Division of Biostatistics, Institute for Health & Equity, Medical College of Wisconsin, Milwaukee, WI, USA.
Department of Biostatistics, Yale School of Public Health, New Haven, CT, USA.
Sci Rep. 2024 Jul 1;14(1):15004. doi: 10.1038/s41598-024-64977-7.

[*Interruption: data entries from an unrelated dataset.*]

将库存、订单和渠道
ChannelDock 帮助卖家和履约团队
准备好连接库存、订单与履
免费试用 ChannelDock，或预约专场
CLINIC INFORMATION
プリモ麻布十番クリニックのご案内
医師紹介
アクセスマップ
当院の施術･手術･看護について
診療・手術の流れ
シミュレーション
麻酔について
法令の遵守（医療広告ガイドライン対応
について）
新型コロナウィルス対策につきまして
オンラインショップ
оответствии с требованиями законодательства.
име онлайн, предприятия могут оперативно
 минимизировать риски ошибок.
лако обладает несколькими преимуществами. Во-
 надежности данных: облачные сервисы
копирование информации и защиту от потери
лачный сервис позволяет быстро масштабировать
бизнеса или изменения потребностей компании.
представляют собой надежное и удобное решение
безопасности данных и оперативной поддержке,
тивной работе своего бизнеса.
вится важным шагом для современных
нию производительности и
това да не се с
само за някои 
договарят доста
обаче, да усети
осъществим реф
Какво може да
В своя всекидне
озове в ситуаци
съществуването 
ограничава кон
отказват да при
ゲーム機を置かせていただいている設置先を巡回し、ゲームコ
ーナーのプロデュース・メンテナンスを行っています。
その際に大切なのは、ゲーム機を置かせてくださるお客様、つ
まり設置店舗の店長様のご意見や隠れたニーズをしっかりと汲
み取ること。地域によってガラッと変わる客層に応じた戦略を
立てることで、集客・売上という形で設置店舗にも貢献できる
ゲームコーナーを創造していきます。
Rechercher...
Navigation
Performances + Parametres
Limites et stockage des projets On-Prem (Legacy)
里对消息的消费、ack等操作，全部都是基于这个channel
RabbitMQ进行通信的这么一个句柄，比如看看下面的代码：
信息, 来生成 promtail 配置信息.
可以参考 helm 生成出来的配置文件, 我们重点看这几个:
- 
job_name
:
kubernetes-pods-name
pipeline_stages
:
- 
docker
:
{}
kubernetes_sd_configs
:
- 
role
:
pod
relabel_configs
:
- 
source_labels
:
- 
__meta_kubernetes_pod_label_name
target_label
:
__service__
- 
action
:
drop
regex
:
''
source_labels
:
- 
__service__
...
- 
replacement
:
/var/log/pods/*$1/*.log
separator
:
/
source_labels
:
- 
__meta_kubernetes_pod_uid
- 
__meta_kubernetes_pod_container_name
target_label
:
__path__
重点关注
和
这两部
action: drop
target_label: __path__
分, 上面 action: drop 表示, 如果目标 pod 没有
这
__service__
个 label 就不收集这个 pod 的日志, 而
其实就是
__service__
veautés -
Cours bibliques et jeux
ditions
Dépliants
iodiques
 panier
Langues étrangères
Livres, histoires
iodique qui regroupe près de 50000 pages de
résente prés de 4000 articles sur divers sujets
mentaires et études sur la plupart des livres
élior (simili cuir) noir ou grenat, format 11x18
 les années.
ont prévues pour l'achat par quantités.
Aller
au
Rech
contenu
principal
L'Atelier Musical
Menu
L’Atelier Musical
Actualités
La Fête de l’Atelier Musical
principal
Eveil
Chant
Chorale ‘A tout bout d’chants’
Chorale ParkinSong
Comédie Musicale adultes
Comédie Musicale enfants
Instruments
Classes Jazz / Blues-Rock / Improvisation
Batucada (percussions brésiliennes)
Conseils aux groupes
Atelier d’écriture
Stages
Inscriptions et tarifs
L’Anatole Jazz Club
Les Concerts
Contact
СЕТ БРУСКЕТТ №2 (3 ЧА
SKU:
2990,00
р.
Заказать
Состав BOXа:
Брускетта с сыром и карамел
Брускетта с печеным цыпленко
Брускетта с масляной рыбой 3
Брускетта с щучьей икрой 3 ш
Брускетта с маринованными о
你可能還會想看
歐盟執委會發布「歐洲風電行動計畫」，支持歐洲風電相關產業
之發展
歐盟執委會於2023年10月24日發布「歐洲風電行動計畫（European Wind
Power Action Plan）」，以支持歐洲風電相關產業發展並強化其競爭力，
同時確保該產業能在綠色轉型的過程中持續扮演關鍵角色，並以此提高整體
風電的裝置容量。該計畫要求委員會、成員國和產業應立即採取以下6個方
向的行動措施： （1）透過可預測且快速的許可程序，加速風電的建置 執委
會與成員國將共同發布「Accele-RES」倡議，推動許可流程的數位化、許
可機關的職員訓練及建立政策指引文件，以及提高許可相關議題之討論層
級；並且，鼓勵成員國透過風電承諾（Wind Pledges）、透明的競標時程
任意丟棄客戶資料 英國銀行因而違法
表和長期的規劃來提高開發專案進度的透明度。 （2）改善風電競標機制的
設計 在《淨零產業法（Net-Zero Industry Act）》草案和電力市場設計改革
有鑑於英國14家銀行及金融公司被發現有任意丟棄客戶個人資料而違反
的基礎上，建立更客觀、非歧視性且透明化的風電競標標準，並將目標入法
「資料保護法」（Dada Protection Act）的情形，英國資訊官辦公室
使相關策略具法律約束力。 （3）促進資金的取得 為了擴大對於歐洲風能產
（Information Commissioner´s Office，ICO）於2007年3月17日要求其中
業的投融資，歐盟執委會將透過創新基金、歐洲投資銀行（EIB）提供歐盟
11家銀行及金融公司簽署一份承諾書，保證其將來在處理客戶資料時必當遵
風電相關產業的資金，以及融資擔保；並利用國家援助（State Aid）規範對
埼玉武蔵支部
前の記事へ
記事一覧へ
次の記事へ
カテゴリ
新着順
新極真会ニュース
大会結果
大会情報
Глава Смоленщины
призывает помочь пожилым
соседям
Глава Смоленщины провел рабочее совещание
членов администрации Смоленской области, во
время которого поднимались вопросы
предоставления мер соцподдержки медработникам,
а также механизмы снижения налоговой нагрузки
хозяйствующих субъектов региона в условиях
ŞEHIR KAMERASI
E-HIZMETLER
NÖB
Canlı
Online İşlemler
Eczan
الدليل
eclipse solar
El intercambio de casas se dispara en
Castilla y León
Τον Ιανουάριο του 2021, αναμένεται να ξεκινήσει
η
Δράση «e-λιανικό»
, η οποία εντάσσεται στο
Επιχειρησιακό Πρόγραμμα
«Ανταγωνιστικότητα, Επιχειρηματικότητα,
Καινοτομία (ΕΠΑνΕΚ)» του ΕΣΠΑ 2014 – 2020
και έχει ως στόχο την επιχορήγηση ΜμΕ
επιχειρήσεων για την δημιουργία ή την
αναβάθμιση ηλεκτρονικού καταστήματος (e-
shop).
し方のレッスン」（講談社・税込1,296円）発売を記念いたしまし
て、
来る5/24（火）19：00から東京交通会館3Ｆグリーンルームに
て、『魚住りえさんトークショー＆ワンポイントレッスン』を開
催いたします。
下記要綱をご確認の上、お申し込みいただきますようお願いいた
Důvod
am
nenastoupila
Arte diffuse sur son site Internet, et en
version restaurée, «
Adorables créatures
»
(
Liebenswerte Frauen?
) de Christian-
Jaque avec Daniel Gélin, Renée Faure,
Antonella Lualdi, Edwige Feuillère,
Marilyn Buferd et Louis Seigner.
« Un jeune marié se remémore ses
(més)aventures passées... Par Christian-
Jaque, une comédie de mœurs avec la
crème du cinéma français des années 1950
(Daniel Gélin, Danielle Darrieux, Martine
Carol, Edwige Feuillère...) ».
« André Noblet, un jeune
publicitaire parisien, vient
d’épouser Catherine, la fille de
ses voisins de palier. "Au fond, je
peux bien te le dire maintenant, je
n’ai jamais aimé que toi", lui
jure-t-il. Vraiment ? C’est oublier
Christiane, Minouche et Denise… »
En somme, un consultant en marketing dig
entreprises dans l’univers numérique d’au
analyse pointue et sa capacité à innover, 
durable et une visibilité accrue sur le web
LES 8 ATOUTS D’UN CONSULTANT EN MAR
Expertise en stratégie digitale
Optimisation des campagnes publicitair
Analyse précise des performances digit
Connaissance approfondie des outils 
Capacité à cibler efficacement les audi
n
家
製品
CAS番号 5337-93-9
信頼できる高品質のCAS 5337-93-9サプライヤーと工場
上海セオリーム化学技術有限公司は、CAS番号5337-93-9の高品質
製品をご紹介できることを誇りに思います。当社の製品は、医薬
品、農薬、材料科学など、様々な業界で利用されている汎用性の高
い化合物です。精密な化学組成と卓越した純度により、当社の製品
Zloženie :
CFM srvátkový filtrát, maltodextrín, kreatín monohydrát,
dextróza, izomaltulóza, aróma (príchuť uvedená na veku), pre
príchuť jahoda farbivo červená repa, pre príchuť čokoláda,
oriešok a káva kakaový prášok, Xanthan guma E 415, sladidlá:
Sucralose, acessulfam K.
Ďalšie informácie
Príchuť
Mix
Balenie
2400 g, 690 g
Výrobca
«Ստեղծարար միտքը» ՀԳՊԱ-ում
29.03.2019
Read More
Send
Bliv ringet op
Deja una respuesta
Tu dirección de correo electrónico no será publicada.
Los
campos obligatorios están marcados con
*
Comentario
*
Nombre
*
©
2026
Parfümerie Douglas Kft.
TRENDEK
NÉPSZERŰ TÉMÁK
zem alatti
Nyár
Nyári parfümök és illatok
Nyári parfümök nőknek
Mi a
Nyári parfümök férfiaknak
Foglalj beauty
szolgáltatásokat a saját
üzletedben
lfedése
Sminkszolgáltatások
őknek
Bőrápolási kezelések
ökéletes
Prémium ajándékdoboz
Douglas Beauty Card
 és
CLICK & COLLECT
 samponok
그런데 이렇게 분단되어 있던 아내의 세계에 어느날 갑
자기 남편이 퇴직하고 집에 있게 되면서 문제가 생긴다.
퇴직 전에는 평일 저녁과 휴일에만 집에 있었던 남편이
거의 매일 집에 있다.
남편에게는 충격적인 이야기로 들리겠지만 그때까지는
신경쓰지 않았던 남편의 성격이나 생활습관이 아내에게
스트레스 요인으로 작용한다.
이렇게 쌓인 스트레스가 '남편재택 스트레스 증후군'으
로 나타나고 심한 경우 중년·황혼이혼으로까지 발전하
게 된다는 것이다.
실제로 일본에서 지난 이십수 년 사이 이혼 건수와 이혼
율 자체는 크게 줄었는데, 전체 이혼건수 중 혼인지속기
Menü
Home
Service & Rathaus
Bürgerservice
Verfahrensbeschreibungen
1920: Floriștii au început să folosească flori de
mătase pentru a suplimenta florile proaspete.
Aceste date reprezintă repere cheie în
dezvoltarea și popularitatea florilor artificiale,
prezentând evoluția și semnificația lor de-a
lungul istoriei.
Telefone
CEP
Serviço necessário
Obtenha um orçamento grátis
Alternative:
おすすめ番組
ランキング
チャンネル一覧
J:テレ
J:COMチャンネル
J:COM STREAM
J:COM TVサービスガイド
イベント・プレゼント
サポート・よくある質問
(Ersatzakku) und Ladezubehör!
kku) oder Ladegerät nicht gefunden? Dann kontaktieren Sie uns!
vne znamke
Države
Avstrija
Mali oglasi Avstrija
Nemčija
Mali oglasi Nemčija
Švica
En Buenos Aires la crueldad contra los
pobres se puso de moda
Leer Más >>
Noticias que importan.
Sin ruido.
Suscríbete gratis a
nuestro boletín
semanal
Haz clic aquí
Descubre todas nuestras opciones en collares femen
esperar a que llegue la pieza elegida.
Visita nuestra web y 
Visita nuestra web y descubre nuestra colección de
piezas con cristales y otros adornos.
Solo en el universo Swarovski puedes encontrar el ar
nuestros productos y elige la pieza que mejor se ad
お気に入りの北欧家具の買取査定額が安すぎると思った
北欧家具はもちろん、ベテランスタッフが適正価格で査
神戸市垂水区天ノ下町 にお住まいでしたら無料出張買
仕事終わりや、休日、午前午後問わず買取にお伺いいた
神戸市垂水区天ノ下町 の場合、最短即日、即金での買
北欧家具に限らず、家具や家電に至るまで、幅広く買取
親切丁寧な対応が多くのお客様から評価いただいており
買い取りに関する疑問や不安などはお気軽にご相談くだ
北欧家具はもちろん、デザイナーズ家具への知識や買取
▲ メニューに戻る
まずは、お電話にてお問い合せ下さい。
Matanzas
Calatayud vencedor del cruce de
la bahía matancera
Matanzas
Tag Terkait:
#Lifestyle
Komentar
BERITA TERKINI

The tumor microenvironment (TME) plays a fundamental role in tumorigenesis, tumor progression, and anti-cancer immunity potential of emerging cancer therapeutics. Understanding inter-patient TME heterogeneity, however, remains a challenge to efficient drug development. This article applies recent advances in machine learning (ML) for survival analysis to a retrospective study of NSCLC patients who received definitive surgical resection and immune pathology following surgery. ML methods are compared for their effectiveness in identifying prognostic subtypes. Six survival models, including Cox regression and five survival machine learning methods, were calibrated and applied to predict survival for NSCLC patients based on PD-L1 expression, CD3 expression, and ten baseline patient characteristics. Prognostic subregions of the biomarker space are delineated for each method using synthetic patient data augmentation and compared between models for overall survival concordance. A total of 423 NSCLC patients (46% female; median age [inter quantile range]: 67 [60-73]) treated with definite surgical resection were included in the study. And 219 (52%) patients experienced events during the observation period consisting of a maximum follow-up of 10 years and median follow up 78 months. The random survival forest (RSF) achieved the highest predictive accuracy, with a C-index of 0.84. The resultant biomarker subtypes demonstrate that patients with high PD-L1 expression combined with low CD3 counts experience higher risk of death within five-years of surgical resection.
肿瘤微环境(TME)在肿瘤发生、肿瘤进展和新兴癌症治疗的抗癌免疫潜力中起着至关重要的作用。然而,理解患者间 TME 异质性仍然是提高药物开发效率的挑战。本文将机器学习(ML)在生存分析中的最新进展应用于接受确定性手术切除和术后免疫病理检查的 NSCLC 患者的回顾性研究。比较了 ML 方法在识别预后亚型方面的有效性。基于 PD-L1 表达、CD3 表达和 10 项基线患者特征,针对 6 种生存模型(包括 Cox 回归和 5 种生存机器学习方法)进行了校准,并应用于预测 NSCLC 患者的生存情况。使用合成患者数据扩充来划定每个方法的生物标志物空间的预后子区域,并比较模型之间的总体生存一致性。共有 423 名接受确定性手术切除治疗的 NSCLC 患者(46%为女性;中位年龄[四分位间距]:67 [60-73])纳入研究。在观察期间有 219 名(52%)患者发生了事件,观察期最长为 10 年,中位随访时间为 78 个月。随机生存森林(RSF)实现了最高的预测准确性,C 指数为 0.84。由此产生的生物标志物亚型表明,PD-L1 表达高且 CD3 计数低的患者在手术后五年内死亡风险更高。